The Story
Why it exists.
The beginning
Piazza del Fico is a small square in Rome, wedged between Campo de' Fiori and Piazza della Pace, where a towering fig tree has anchored neighborhood life for decades. Evening crowds, singles dressed to be seen, directors, actors, musicians, gathered under its canopy when the night lights came on. By morning, the same tree kept company with elderly men playing chess and vendors setting up the fruit market. That duality, performance by night, stillness by day, is what Vanina Muracciole wanted to bottle. The brief was simple: translate the fig tree into something you could wear. Not a literal interpretation, no branch or leaf accord, but the feeling of it. The cool green of new growth. The warmth of fruit ripening in summer air. The quiet presence of something old and rooted that witnesses everything without judgment.
What makes this composition interesting is how the fig note is used as a structural element rather than a decorative one. In most fragrances, fig appears as a supporting player, a fruity accent in the heart, a green afterthought in the top. Here, it pulls the entire pyramid toward it. The jasmine and white florals don't frame the fig; they extend it, adding warmth and a slight animalic undertone that mirrors the fig's own earthy sweetness. The top is deliberately astringent, bergamot and pink pepper create a crisp, almost bitter opening that reads as green before it reads as citrus. This is a smart choice. It means the fig doesn't arrive into sweetness; it arrives into complexity.
The evolution
The opening is the boldest thing about Piazza del Fico. Bergamot and green notes arrive sharp and almost astringent, one reviewer described it as harsh business up front, and that's not wrong. The pink pepper adds a slight bite that keeps the top from feeling like a standard citrus opener. If you're sampling this on paper or skin for the first time, give it fifteen minutes before you form an opinion. The fig arrives quietly, not as a sudden sweetness but as a gradual softening.
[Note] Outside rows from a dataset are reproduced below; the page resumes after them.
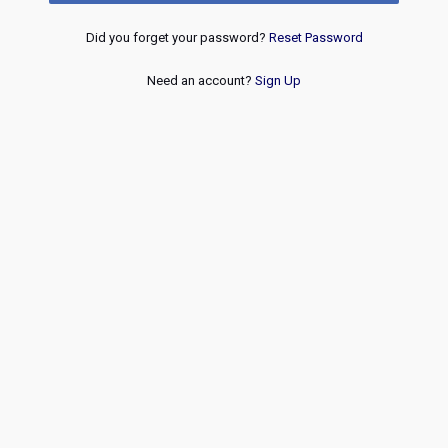
Did you forget your password?
Reset Password
Need an account?
Sign Up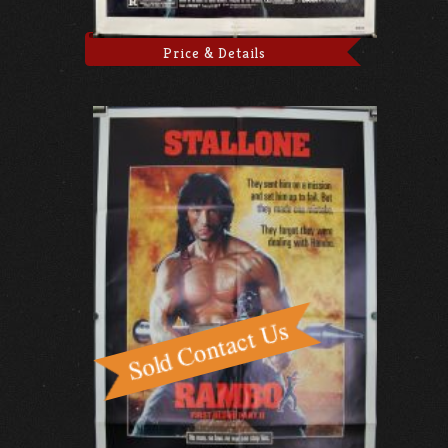
Price & Details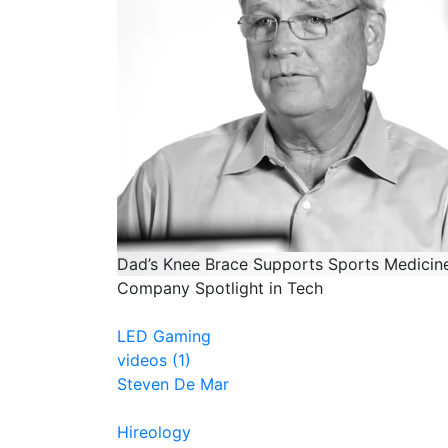
Dad’s Knee Brace Supports Sports Medici
Company Spotlight in Tech
LED Gaming
videos (1)
Steven De Mar
Hireology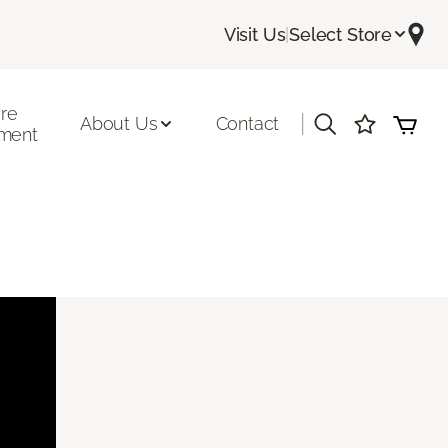
Visit Us
|
Select Store
ore
|
About Us
Contact
ment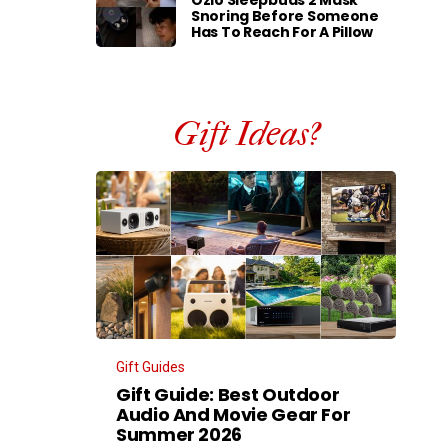
Ozlo Sleepbuds 2 Mask
Snoring Before Someone
Has To Reach For A Pillow
Gift Ideas?
Gift Guides
Gift Guide: Best Outdoor
Audio And Movie Gear For
Summer 2026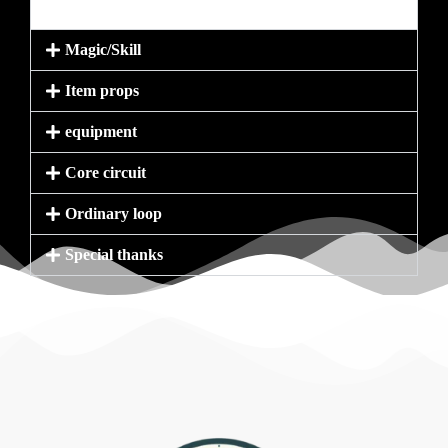
Magic/Skill
Item props
equipment
Core circuit
Ordinary loop
Special thanks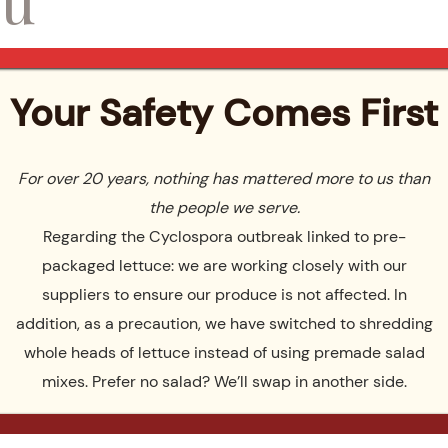
emories View menus
Your Safety Comes First
For over 20 years, nothing has mattered more to us than
the people we serve.
You – Wedding
Regarding the Cyclospora outbreak linked to pre-
packaged lettuce: we are working closely with our
suppliers to ensure our produce is not affected. In
ch soon! In the meantime, feel free to continue browsing our si
addition, as a precaution, we have switched to shredding
whole heads of lettuce instead of using premade salad
mixes. Prefer no salad? We’ll swap in another side.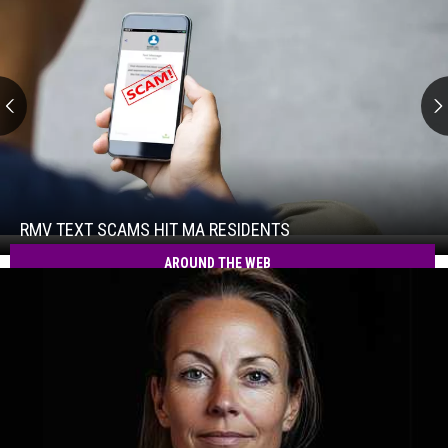
RMV
Text
Scams
Hit
RMV TEXT SCAMS HIT MA RESIDENTS
RMV
MA
Text
AROUND THE WEB
Residents
Scams
Hit
MA
Residents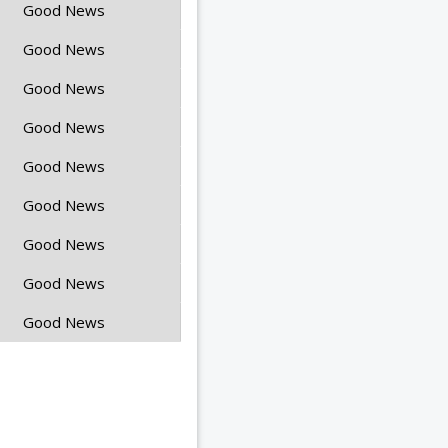
Good News
Good News
Good News
Good News
Good News
Good News
Good News
Good News
Good News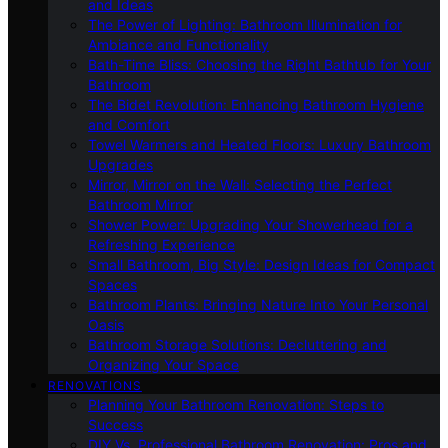
and Ideas
The Power of Lighting: Bathroom Illumination for
Ambiance and Functionality
Bath-Time Bliss: Choosing the Right Bathtub for Your
Bathroom
The Bidet Revolution: Enhancing Bathroom Hygiene
and Comfort
Towel Warmers and Heated Floors: Luxury Bathroom
Upgrades
Mirror, Mirror on the Wall: Selecting the Perfect
Bathroom Mirror
Shower Power: Upgrading Your Showerhead for a
Refreshing Experience
Small Bathroom, Big Style: Design Ideas for Compact
Spaces
Bathroom Plants: Bringing Nature Into Your Personal
Oasis
Bathroom Storage Solutions: Decluttering and
Organizing Your Space
RENOVATIONS
Planning Your Bathroom Renovation: Steps to
Success
DIY Vs. Professional Bathroom Renovation: Pros and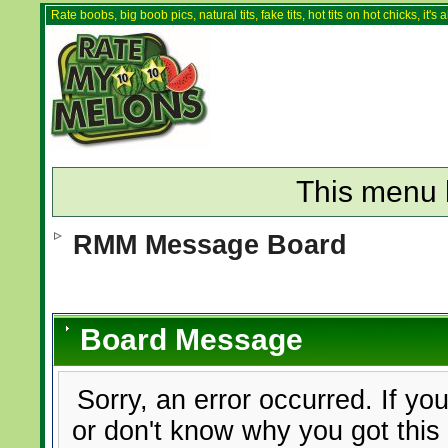
Rate boobs, big boob pics, natural tits, fake tits, hot tits on hot chicks, it'
This menu 
RMM Message Board
Board Message
Sorry, an error occurred. If yo
or don't know why you got this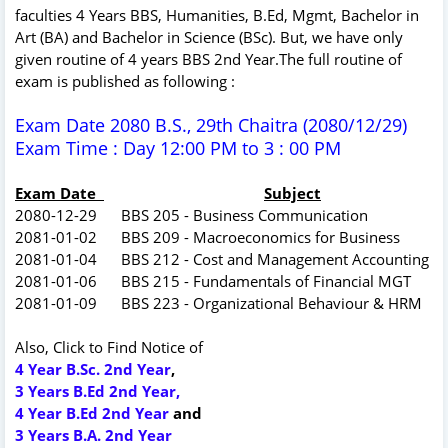
faculties 4 Years BBS, Humanities, B.Ed, Mgmt, Bachelor in
Art (BA) and Bachelor in Science (BSc). But, we have only
given routine of 4 years BBS 2nd Year.The full routine of
exam is published as following :
Exam Date 2080 B.S., 29th Chaitra (2080/12/29)
Exam Time : Day 12:00 PM to 3 : 00 PM
Exam Date
Subject
2080-12-29 BBS 205 - Business Communication
2081-01-02 BBS 209 - Macroeconomics for Business
2081-01-04 BBS 212 - Cost and Management Accounting
2081-01-06 BBS 215 - Fundamentals of Financial MGT
2081-01-09 BBS 223 - Organizational Behaviour & HRM
Also, Click to Find Notice of
4 Year B.Sc. 2nd Year
,
3 Years B.Ed 2nd Year,
4 Year B.Ed 2nd Year
and
3 Years B.A. 2nd Year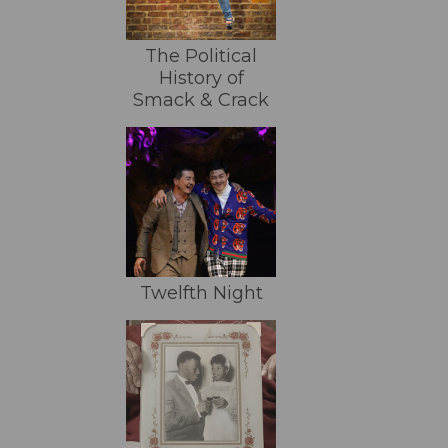
The Political
History of
Smack & Crack
Twelfth Night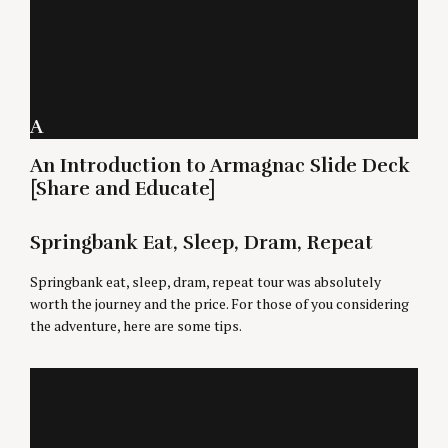
A
An Introduction to Armagnac Slide Deck
[Share and Educate]
Springbank Eat, Sleep, Dram, Repeat
Springbank eat, sleep, dram, repeat tour was absolutely
worth the journey and the price. For those of you considering
the adventure, here are some tips.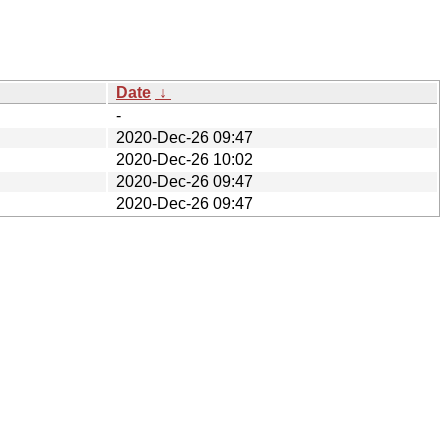
Date
↓
-
2020-Dec-26 09:47
2020-Dec-26 10:02
2020-Dec-26 09:47
2020-Dec-26 09:47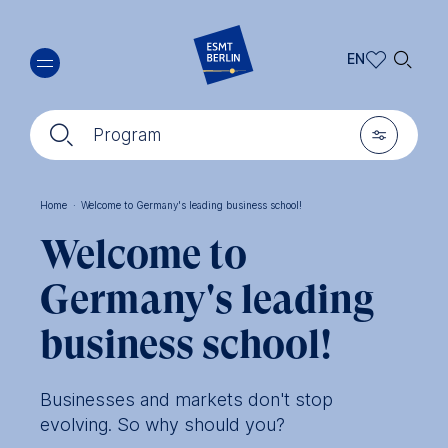
Skip
🔍︎
to
EN
main
EN
content
🔍︎
🎚︎
DE
Program
Home
·
Welcome to Germany's leading business school!
Breadcrumb
Welcome to
Germany's leading
business school!
Businesses and markets don't stop
evolving. So why should you?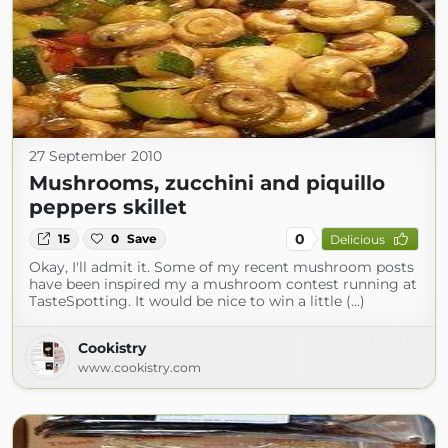
27 September 2010
Mushrooms, zucchini and piquillo
peppers skillet
0
15
0
Save
Delicious
Okay, I'll admit it. Some of my recent mushroom posts
have been inspired my a mushroom contest running at
TasteSpotting. It would be nice to win a little (...)
Cookistry
www.cookistry.com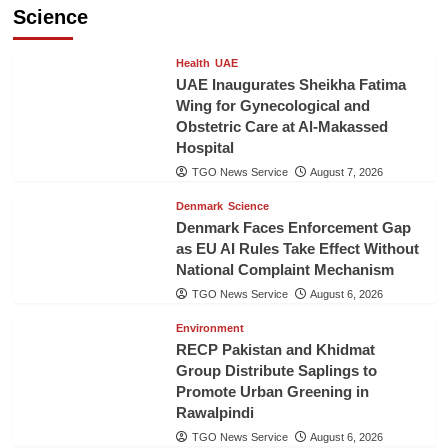
Science
Health
UAE
UAE Inaugurates Sheikha Fatima
Wing for Gynecological and
Obstetric Care at Al-Makassed
Hospital
TGO News Service
August 7, 2026
Denmark
Science
Denmark Faces Enforcement Gap
as EU AI Rules Take Effect Without
National Complaint Mechanism
TGO News Service
August 6, 2026
Environment
RECP Pakistan and Khidmat
Group Distribute Saplings to
Promote Urban Greening in
Rawalpindi
TGO News Service
August 6, 2026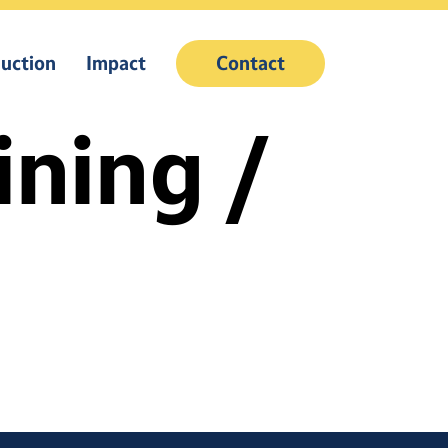
uction
Impact
Contact
ining /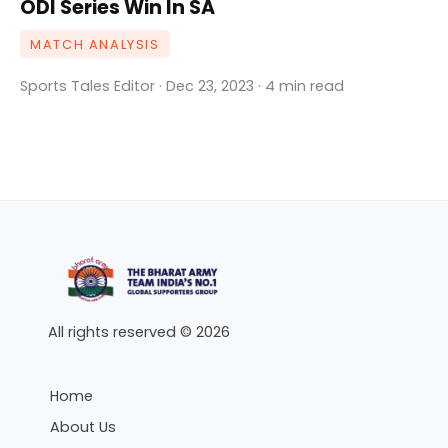
ODI Series Win In SA
MATCH ANALYSIS
Sports Tales Editor · Dec 23, 2023 · 4 min read
All rights reserved © 2026
Home
About Us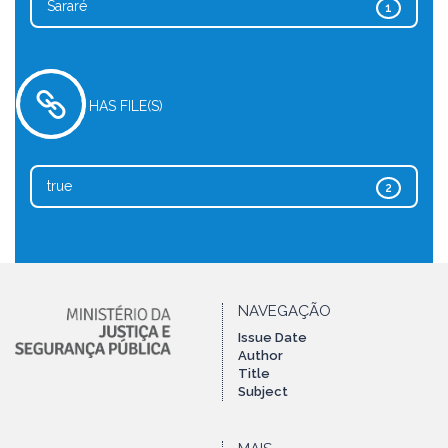
Sararé
1
HAS FILE(S)
true
2
NAVEGAÇÃO
Issue Date
Author
Title
Subject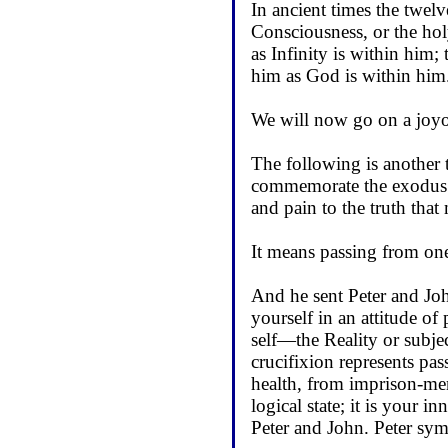
In ancient times the twelv
Consciousness, or the hol
as Infinity is within him;
him as God is within him
We will now go on a joyous
The following is another t
commemorate the exodus f
and pain to the truth that
It means passing from one 
And he sent Peter and Joh
yourself in an attitude of
self—the Reality or subjec
crucifixion represents pass
health, from imprison-men
logical state; it is your i
Peter and John. Peter symb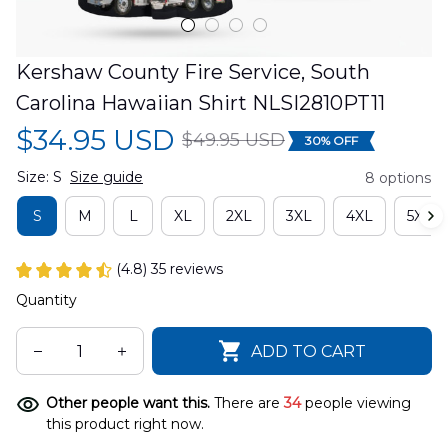
Kershaw County Fire Service, South 
Carolina Hawaiian Shirt NLSI2810PT11
$34.95 USD
$49.95 USD
30% OFF
Size: S
Size guide
8 options
S
M
L
XL
2XL
3XL
4XL
5XL
(4.8) 35 reviews
Quantity
ADD TO CART
Other people want this.
There are
34
people viewing
this product right now.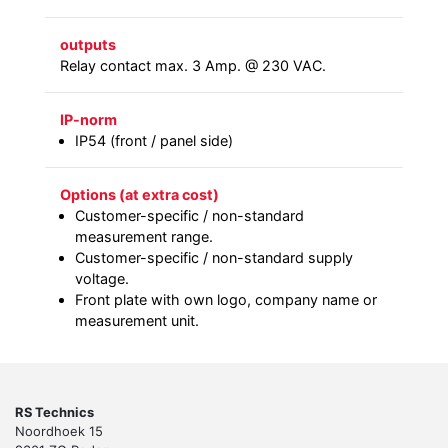
outputs
Relay contact max. 3 Amp. @ 230 VAC.
IP-norm
IP54 (front / panel side)
Options (at extra cost)
Customer-specific / non-standard
measurement range.
Customer-specific / non-standard supply
voltage.
Front plate with own logo, company name or
measurement unit.
RS Technics
Noordhoek 15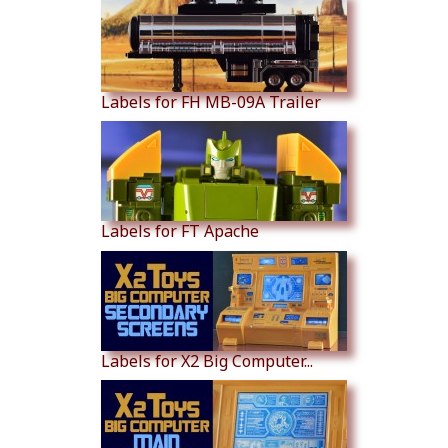
Labels for FH MB-09A Trailer
Labels for FT Apache
Labels for X2 Big Computer...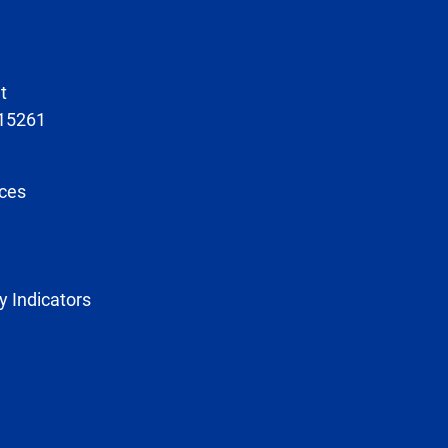
t
 15261
ces
y Indicators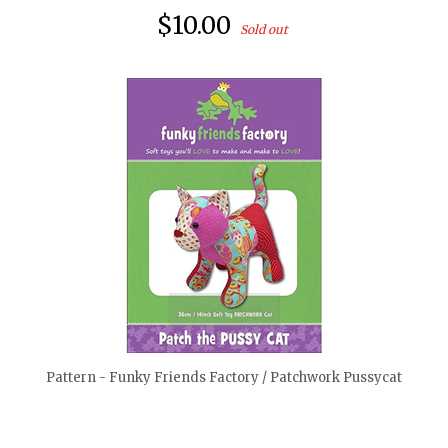
$10.00
Sold out
quickshop
Pattern - Funky Friends Factory / Patchwork Pussycat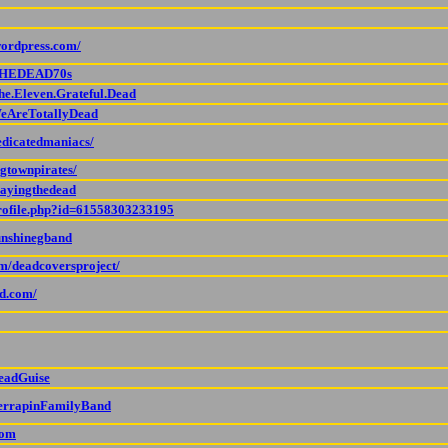
wordpress.com/
/THEDEAD70s
he.Eleven.Grateful.Dead
WeAreTotallyDead
edicatedmaniacs/
gtownpirates/
layingthedead
profile.php?id=61558303233195
unshinegband
om/deadcoversproject/
d.com/
DeadGuise
TerrapinFamilyBand
com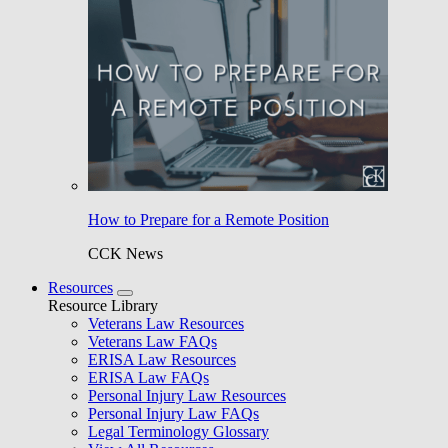
How to Prepare for a Remote Position
CCK News
Resources
Resource Library
Veterans Law Resources
Veterans Law FAQs
ERISA Law Resources
ERISA Law FAQs
Personal Injury Law Resources
Personal Injury Law FAQs
Legal Terminology Glossary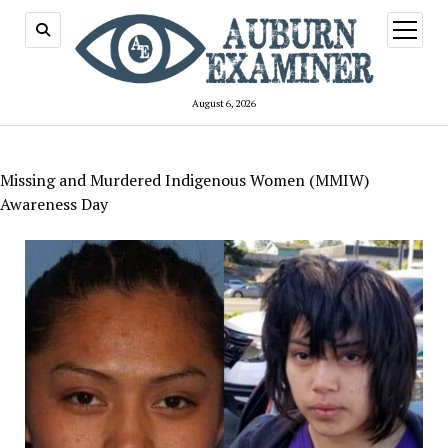
open
menu
August 6, 2026
Missing and Murdered Indigenous Women (MMIW)
Awareness Day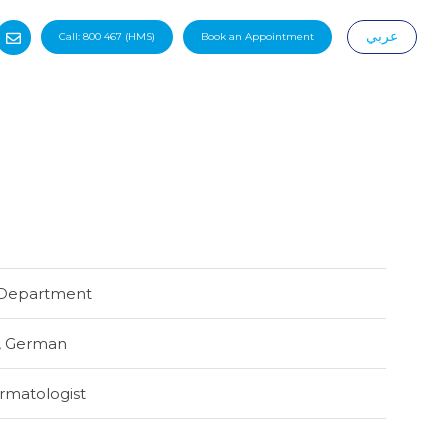
عربي
Call:
800 467
(HMS)
Book an Appointment
|
Department
,
German
rmatologist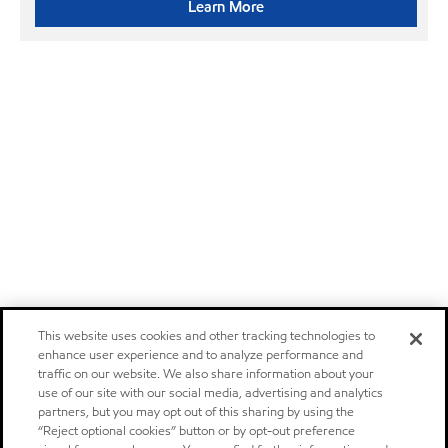
Learn More
This website uses cookies and other tracking technologies to
enhance user experience and to analyze performance and
traffic on our website. We also share information about your
use of our site with our social media, advertising and analytics
partners, but you may opt out of this sharing by using the
“Reject optional cookies” button or by opt-out preference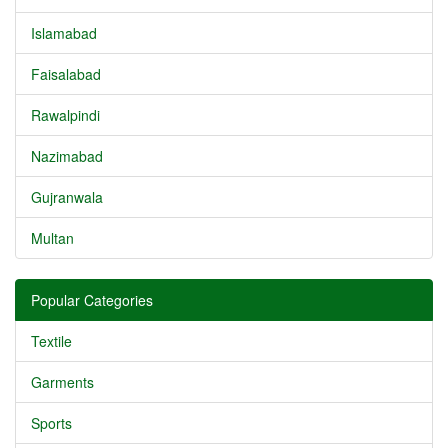
Islamabad
Faisalabad
Rawalpindi
Nazimabad
Gujranwala
Multan
Popular Categories
Textile
Garments
Sports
The jasmine and floral heart open up next, and this is where the fragrance starts to feel like itself, warm, slightly creamy, with that characteristic fig-tree green still holding underneath. The drydown is where most people fall in love with it. Cedar and white musk settle close to the skin, with a woody warmth that reviewers consistently call pleasant and understated. On warmer skin, the citrus lingers longer. On cooler skin, the drydown arrives sooner and stays intimate. Most skin types will find it lasting comfortably through an entire day.
Cultural impact
Piazza del Fico sits in a quiet corner of the niche fragrance world, not a loud statement scent, not a crowd-pleaser, but something more specific. It appeals to the wearer who knows what they want: a green, fig-forward composition with enough structure to hold attention without demanding it. Since its 2024 debut, the fragrance has built a loyal following among enthusiasts who appreciate the drydown while noting the opening is the most challenging part. The Roma Segreta collection positioning, scents inspired by overlooked corners of Rome, gives it a point of view that larger houses rarely attempt.